GitHub user jiangxb1987 opened a pull request:
https://github.com/apache/spark/pull/18290
[SPARK-20989][Core] Fail to start multiple workers on one host if external
shuffle service is enabled in standalone mode
## What changes were proposed in this pull request?
In standalone mode, if we enable external shuffle service by setting
`spark.shuffle.service.enabled` to true, and then we try to start multiple
workers on one host(by setting `SPARK_WORKER_INSTANCES=3` in spark-env.sh, and
then run `sbin/start-slaves.sh`), we can only launch one worker on each host
successfully and the rest of the workers fail to launch.
The reason is the port of external shuffle service if configed by
`spark.shuffle.service.port`, so currently we could start no more than one
external shuffle service on each host. In our case, each worker tries to start
a external shuffle service, and only one of them succeeded doing this.
We should give explicit reason of failure instead of fail silently.

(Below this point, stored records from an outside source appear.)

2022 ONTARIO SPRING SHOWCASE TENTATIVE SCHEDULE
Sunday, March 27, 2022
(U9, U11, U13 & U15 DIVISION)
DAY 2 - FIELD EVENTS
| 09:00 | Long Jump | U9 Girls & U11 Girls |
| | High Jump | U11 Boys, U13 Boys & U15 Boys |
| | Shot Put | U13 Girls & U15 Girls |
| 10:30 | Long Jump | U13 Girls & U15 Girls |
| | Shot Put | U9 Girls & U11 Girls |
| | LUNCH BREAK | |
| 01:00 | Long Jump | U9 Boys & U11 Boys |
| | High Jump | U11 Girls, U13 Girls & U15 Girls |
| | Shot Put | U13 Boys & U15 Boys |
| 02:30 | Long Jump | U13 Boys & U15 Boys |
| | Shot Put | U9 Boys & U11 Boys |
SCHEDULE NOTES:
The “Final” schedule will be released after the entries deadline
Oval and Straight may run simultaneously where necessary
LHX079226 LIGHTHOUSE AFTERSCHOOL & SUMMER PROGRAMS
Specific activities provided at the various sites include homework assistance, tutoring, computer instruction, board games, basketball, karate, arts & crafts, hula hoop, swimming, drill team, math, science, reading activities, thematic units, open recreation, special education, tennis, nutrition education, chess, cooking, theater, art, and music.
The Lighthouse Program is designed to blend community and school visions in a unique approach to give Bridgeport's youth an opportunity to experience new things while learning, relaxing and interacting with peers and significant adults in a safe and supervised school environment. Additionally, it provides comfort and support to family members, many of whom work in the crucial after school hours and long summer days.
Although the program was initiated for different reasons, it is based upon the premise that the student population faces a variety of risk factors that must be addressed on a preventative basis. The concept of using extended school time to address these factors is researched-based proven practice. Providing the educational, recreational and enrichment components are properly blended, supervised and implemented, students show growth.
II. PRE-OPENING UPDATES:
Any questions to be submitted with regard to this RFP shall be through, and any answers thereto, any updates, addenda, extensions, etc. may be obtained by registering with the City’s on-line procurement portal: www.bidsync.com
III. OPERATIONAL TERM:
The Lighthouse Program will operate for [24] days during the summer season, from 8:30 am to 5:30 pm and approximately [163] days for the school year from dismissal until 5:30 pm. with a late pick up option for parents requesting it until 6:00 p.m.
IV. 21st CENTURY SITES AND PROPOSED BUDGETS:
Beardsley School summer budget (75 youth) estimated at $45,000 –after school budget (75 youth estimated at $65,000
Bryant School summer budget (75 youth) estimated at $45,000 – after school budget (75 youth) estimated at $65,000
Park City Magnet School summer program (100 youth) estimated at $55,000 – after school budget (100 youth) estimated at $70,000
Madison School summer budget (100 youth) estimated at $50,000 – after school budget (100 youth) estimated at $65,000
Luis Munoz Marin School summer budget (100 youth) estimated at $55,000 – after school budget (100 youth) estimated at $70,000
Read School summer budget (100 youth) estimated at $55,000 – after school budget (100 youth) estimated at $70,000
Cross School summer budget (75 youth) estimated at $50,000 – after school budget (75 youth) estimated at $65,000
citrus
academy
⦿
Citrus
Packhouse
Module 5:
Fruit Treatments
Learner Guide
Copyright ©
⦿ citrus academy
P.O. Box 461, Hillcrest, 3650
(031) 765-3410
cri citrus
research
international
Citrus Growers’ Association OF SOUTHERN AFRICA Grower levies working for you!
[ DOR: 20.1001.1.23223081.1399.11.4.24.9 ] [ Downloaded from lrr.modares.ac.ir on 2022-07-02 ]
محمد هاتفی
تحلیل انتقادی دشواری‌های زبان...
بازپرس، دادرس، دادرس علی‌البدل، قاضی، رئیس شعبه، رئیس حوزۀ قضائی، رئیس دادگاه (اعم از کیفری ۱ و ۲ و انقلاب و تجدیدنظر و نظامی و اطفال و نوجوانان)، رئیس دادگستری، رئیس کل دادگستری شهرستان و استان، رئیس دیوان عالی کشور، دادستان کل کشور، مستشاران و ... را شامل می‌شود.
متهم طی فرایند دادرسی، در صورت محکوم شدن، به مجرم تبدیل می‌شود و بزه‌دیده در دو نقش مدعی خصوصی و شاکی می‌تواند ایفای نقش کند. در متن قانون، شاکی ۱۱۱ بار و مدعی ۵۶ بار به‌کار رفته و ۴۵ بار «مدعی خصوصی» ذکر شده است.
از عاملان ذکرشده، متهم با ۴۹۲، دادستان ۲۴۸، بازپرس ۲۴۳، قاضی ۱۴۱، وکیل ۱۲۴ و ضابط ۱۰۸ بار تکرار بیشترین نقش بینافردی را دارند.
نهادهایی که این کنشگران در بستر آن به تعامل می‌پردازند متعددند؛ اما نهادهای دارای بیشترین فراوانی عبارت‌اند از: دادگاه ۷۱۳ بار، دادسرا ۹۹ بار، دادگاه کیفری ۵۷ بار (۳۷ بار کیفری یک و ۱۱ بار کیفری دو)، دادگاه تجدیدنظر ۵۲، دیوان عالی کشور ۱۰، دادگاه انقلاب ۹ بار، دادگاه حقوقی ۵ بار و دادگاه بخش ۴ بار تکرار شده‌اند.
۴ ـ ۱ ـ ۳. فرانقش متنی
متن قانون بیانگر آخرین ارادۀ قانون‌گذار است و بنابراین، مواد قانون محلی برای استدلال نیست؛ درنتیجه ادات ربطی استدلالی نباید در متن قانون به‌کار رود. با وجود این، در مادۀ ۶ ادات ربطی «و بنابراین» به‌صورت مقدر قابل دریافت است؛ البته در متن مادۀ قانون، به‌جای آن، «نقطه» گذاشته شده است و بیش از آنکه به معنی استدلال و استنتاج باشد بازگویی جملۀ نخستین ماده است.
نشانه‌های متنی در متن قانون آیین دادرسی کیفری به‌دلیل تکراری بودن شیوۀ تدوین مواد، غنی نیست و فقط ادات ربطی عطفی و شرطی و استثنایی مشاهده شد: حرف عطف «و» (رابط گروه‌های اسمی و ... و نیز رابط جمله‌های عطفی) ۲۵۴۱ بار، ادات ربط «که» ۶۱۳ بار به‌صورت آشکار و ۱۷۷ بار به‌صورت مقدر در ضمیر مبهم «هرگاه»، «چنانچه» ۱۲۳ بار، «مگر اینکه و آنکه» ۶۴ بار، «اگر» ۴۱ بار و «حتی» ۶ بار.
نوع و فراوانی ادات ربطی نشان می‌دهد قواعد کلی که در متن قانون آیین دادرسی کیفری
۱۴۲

## How was this patch tested?
Manually test by the following steps:
1. SET `SPARK_WORKER_INSTANCES=1` in `conf/spark-env.sh`;
2. SET `spark.shuffle.service.enabled` to `true` in
`conf/spark-defaults.conf`;
3. Run `sbin/start-all.sh`.
Before the change, you will see no error in the command line, as the
following:
```
starting org.apache.spark.deploy.master.Master, logging to
/Users/xxx/workspace/spark/logs/spark-xxx-org.apache.spark.deploy.master.Master-1-xxx.local.out
localhost: starting org.apache.spark.deploy.worker.Worker, logging to
/Users/xxx/workspace/spark/logs/spark-xxx-org.apache.spark.deploy.worker.Worker-1-xxx.local.out
localhost: starting org.apache.spark.deploy.worker.Worker, logging to
/Users/xxx/workspace/spark/logs/spark-xxx-org.apache.spark.deploy.worker.Worker-2-xxx.local.out
localhost: starting org.apache.spark.deploy.worker.Worker, logging to
/Users/xxx/workspace/spark/logs/spark-xxx-org.apache.spark.deploy.worker.Worker-3-xxx.local.out
```
And you can see in the webUI that only one worker is running.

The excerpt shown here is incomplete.